**Task statement**
The data must be given again exactly as written, with all images omitted.

**Exercise inputs**
'''

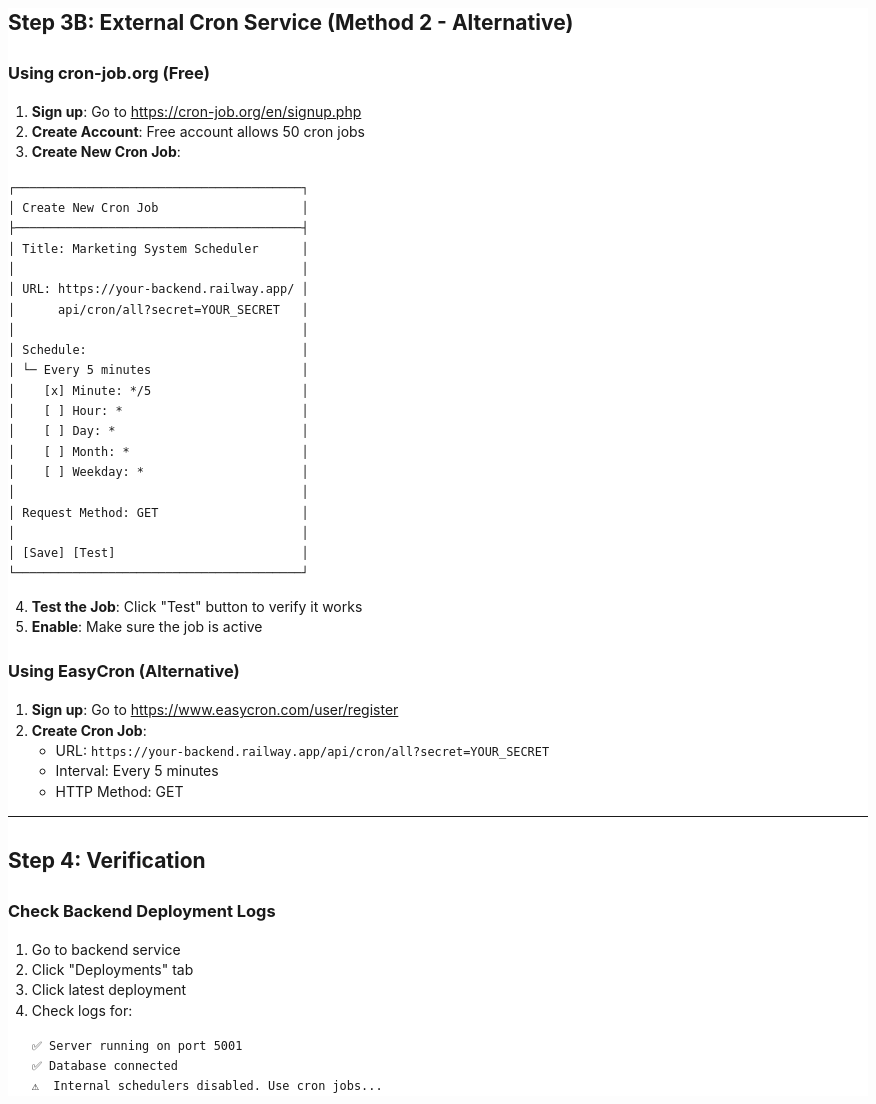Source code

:
## Step 3B: External Cron Service (Method 2 - Alternative)

### Using cron-job.org (Free)

1. **Sign up**: Go to https://cron-job.org/en/signup.php
2. **Create Account**: Free account allows 50 cron jobs
3. **Create New Cron Job**:

```
┌────────────────────────────────────────┐
│ Create New Cron Job                    │
├────────────────────────────────────────┤
│ Title: Marketing System Scheduler      │
│                                        │
│ URL: https://your-backend.railway.app/ │
│      api/cron/all?secret=YOUR_SECRET   │
│                                        │
│ Schedule:                              │
│ └─ Every 5 minutes                     │
│    [x] Minute: */5                     │
│    [ ] Hour: *                         │
│    [ ] Day: *                          │
│    [ ] Month: *                        │
│    [ ] Weekday: *                      │
│                                        │
│ Request Method: GET                    │
│                                        │
│ [Save] [Test]                          │
└────────────────────────────────────────┘
```

4. **Test the Job**: Click "Test" button to verify it works
5. **Enable**: Make sure the job is active

### Using EasyCron (Alternative)

1. **Sign up**: Go to https://www.easycron.com/user/register
2. **Create Cron Job**:
   - URL: `https://your-backend.railway.app/api/cron/all?secret=YOUR_SECRET`
   - Interval: Every 5 minutes
   - HTTP Method: GET

---

## Step 4: Verification

### Check Backend Deployment Logs
1. Go to backend service
2. Click "Deployments" tab
3. Click latest deployment
4. Check logs for:
   ```
   ✅ Server running on port 5001
   ✅ Database connected
   ⚠️  Internal schedulers disabled. Use cron jobs...
   ```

'''

**The completed task**
Source code

:
## Step 3B: External Cron Service (Method 2 - Alternative)

### Using cron-job.org (Free)

1. **Sign up**: Go to https://cron-job.org/en/signup.php
2. **Create Account**: Free account allows 50 cron jobs
3. **Create New Cron Job**:

```
┌────────────────────────────────────────┐
│ Create New Cron Job                    │
├────────────────────────────────────────┤
│ Title: Marketing System Scheduler      │
│                                        │
│ URL: https://your-backend.railway.app/ │
│      api/cron/all?secret=YOUR_SECRET   │
│                                        │
│ Schedule:                              │
│ └─ Every 5 minutes                     │
│    [x] Minute: */5                     │
│    [ ] Hour: *                         │
│    [ ] Day: *                          │
│    [ ] Month: *                        │
│    [ ] Weekday: *                      │
│                                        │
│ Request Method: GET                    │
│                                        │
│ [Save] [Test]                          │
└────────────────────────────────────────┘
```

4. **Test the Job**: Click "Test" button to verify it works
5. **Enable**: Make sure the job is active

### Using EasyCron (Alternative)

1. **Sign up**: Go to https://www.easycron.com/user/register
2. **Create Cron Job**:
   - URL: `https://your-backend.railway.app/api/cron/all?secret=YOUR_SECRET`
   - Interval: Every 5 minutes
   - HTTP Method: GET

---

## Step 4: Verification

### Check Backend Deployment Logs
1. Go to backend service
2. Click "Deployments" tab
3. Click latest deployment
4. Check logs for:
   ```
   ✅ Server running on port 5001
   ✅ Database connected
   ⚠️  Internal schedulers disabled. Use cron jobs...
   ```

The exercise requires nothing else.